Dopamine and the kidneys

The kidneys have their own dopaminergic system, including dopamine synthesis from circulating L-DOPA, dopamine receptors, and dopamine signaling that contributes to core kidney functions (Qaddumi and Jose 2021; Martinez et al. 2020). In the proximal tubule, dopamine acts as an autocrine/paracrine mediator on renal receptors with both activating and inhibiting signals depending on the dopamine receptors expressed and activated. The combined effect of these signals is the fine regulation of sodium excretion in the urine, which in turn affects renal control of blood pressure (Carey 2001). Dopamine receptors in kidney cells also help to regulate oxidative stress, which is a primary mechanism of renal damage (Qaddumi and Jose 2021).

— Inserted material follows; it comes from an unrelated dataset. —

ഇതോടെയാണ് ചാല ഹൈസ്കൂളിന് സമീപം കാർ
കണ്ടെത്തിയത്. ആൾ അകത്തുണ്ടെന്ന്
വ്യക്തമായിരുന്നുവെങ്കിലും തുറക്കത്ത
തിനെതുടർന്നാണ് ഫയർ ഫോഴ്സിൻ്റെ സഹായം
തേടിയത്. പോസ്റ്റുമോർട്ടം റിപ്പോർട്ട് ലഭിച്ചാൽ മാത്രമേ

Dopamine and cardiometabolic diseases

In mammals, dopamine receptors are also found in significant amounts in the cardiovascular system (Ozono et al. 1997; Amenta et al. 1990). In cardiomyocytes, dopamine binds to dopamine receptors and adrenoreceptors, leading to the production of cyclic AMP, calcium-induced calcium release and eventually contraction (Bucolo et al. 2019; Lang et al. 1988). These processes contribute to metabolic function and help the heart pump blood efficiently. In endothelial cells, dopamine activates nitric oxide (NO) production. Here again, signaling mediated by cyclic AMP is involved, this time to activate the enzyme eNOS (endothelial nitric oxide synthase) responsible for NO production. NO then acts on nearby vascular smooth muscle cells to induce muscle relaxation and vasodilation. Dopamine also binds dopamine receptors in these smooth muscle cells to directly control vasoconstriction and vasodilation via competing activating/inhibiting signaling by cyclic AMP (Bucolo et al. 2019).

Dopamine and music

Neurobiologists have long been curious about what happens in the brain when humans enjoy music. The role of the reward system, and thereby of dopamine, is now fairly established in our positive response to music (Ferreri et al. 2019). Both anticipating and listening to music elicit an increase in dopamine levels, but in different pathways (Valorie N Salimpoor et al. 2011). Music has even been suggested to assist memory function in Alzheimer’s disease, in part through the dopaminergic pathway (Peck et al. 2016).